## Exercise
Give the number of lines in these entries that contain "serif", and nothing more.

## Supplied material
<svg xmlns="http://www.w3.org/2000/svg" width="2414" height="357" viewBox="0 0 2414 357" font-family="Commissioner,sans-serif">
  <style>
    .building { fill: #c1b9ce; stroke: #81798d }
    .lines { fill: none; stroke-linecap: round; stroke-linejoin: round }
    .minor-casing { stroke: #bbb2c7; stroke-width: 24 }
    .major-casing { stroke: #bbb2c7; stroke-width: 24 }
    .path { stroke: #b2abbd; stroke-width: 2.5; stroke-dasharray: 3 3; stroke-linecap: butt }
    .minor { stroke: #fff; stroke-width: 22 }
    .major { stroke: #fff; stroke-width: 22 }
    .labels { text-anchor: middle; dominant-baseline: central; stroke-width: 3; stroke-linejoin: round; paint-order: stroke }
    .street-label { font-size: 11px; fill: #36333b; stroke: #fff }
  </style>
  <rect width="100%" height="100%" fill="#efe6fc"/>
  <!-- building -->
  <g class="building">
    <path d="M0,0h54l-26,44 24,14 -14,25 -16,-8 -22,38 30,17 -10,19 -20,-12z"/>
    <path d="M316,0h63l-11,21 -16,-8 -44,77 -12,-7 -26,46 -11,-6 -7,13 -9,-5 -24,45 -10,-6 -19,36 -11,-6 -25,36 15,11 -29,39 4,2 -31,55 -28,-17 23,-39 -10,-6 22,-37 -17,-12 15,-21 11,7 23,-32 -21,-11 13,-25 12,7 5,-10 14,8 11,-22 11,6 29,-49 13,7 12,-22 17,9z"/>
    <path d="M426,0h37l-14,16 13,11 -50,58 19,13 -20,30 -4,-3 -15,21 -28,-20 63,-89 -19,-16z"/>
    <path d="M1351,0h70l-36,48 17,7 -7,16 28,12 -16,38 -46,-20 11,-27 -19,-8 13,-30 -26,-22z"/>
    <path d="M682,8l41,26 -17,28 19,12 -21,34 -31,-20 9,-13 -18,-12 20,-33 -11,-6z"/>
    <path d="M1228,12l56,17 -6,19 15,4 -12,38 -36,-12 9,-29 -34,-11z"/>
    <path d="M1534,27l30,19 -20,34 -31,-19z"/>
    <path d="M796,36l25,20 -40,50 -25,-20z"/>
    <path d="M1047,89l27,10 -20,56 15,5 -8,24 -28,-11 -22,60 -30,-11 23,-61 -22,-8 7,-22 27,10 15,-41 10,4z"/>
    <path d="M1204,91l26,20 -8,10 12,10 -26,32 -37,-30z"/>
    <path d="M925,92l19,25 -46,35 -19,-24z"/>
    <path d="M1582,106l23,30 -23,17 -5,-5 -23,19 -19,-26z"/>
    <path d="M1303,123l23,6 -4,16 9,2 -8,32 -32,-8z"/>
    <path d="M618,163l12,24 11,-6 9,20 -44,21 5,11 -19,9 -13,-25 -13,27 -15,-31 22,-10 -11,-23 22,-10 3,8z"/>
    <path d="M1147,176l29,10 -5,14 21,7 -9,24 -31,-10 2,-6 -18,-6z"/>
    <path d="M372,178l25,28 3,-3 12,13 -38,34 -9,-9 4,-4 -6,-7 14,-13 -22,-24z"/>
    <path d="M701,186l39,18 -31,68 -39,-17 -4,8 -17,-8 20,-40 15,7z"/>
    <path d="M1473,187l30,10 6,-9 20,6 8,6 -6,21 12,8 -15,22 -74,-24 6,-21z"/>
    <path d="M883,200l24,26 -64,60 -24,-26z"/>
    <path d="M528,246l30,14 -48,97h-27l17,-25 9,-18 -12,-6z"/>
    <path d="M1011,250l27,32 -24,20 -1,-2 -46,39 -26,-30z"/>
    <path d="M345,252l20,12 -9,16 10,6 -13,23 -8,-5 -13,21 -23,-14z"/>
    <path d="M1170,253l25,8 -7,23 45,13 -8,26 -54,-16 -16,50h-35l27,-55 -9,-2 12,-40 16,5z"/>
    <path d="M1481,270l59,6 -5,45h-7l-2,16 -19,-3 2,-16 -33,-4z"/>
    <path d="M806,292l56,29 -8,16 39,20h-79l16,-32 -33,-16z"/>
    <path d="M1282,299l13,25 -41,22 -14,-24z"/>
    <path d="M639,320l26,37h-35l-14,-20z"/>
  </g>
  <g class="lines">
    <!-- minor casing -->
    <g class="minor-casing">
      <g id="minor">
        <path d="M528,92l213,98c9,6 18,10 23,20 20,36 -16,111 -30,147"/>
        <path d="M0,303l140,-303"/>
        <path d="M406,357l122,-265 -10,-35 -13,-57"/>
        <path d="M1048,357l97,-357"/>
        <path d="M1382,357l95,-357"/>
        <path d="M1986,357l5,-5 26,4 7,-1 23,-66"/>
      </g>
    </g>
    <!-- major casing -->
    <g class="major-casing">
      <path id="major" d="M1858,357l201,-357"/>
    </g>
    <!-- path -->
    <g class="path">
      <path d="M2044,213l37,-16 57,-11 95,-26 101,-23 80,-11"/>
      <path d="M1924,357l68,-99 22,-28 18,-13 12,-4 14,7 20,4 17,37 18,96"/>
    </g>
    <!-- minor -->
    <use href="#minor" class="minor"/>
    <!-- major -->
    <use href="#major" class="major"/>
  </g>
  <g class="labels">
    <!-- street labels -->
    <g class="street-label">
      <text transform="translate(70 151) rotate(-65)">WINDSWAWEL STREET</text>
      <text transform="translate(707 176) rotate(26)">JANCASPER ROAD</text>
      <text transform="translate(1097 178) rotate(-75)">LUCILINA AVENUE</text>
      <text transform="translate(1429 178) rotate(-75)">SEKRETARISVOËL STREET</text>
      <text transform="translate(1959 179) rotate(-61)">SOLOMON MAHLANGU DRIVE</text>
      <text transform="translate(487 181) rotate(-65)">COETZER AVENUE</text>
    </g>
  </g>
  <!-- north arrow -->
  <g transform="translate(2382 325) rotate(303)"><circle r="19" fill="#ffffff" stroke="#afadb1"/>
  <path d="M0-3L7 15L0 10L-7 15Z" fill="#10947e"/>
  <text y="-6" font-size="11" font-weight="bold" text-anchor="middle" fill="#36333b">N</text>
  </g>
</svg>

--

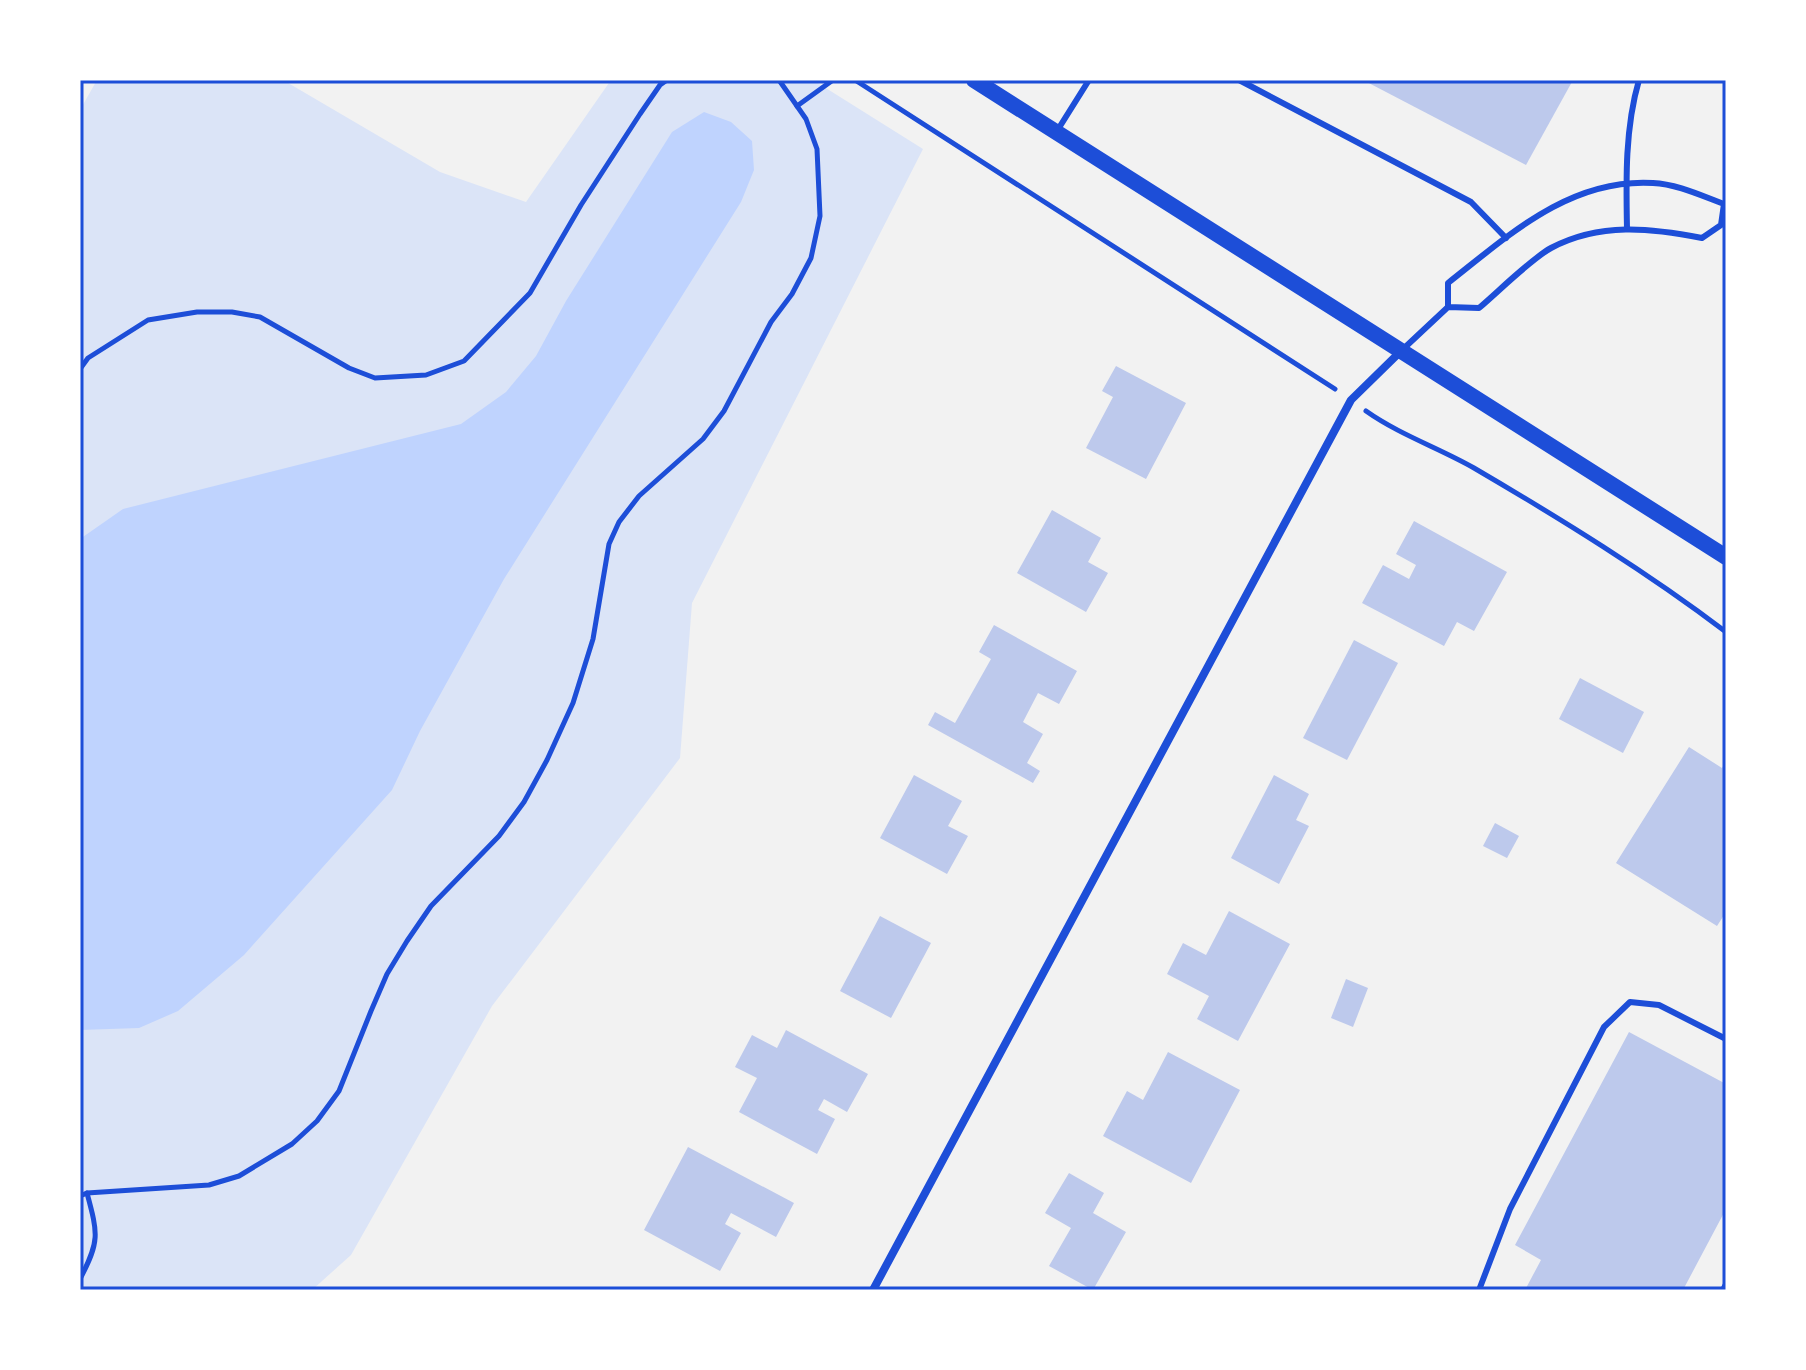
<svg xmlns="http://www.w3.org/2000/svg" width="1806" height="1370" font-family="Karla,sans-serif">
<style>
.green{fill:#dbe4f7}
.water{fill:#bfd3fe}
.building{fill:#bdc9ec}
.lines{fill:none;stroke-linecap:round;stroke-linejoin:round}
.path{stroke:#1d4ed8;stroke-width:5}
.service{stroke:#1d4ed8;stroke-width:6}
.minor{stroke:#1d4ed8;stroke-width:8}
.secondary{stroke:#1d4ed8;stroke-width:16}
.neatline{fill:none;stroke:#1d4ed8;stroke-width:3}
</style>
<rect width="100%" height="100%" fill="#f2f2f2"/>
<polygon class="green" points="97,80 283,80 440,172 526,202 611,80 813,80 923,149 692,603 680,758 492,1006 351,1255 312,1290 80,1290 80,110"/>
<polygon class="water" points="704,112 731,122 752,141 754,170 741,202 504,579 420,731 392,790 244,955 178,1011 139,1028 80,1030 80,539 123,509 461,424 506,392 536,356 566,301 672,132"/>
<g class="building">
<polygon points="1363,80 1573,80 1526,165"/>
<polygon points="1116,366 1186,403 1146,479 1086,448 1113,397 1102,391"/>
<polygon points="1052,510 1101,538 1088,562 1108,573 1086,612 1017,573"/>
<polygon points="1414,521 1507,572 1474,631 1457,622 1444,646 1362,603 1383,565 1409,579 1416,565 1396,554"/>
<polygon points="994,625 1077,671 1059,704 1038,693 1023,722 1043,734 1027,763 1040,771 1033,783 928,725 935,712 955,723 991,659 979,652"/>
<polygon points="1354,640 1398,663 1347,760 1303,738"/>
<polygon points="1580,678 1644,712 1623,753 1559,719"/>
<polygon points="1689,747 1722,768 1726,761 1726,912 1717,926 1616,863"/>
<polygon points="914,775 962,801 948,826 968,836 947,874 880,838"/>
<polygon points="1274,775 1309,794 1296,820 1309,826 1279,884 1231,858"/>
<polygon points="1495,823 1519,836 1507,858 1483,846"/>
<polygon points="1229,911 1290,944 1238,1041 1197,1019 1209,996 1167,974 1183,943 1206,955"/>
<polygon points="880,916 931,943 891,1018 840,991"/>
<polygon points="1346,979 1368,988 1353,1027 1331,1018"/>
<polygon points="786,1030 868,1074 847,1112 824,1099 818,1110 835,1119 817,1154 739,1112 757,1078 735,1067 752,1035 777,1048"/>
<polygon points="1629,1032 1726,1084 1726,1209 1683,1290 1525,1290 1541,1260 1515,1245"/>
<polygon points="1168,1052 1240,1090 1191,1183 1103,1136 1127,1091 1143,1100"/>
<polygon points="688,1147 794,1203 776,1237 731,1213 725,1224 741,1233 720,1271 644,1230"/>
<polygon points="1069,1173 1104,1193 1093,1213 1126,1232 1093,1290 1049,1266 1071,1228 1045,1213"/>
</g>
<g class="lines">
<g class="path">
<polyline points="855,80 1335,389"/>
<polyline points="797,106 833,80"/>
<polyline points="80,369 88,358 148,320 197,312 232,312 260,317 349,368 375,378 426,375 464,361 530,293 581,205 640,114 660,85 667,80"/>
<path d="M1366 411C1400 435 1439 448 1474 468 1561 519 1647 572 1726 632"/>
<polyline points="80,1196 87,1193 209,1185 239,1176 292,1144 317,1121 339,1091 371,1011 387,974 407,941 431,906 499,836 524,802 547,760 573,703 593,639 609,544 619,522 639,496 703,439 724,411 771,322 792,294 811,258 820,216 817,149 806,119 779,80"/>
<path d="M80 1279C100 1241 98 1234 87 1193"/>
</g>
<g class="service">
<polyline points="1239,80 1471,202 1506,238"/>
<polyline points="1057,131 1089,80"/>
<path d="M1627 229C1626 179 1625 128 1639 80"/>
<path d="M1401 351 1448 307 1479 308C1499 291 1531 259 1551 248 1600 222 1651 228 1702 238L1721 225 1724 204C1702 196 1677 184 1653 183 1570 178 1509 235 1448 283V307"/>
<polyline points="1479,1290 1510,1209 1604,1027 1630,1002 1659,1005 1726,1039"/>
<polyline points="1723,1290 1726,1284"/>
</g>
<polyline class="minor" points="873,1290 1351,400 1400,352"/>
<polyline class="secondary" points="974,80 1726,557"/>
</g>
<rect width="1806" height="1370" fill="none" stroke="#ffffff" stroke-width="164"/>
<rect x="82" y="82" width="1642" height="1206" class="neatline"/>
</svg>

## Output for this task
2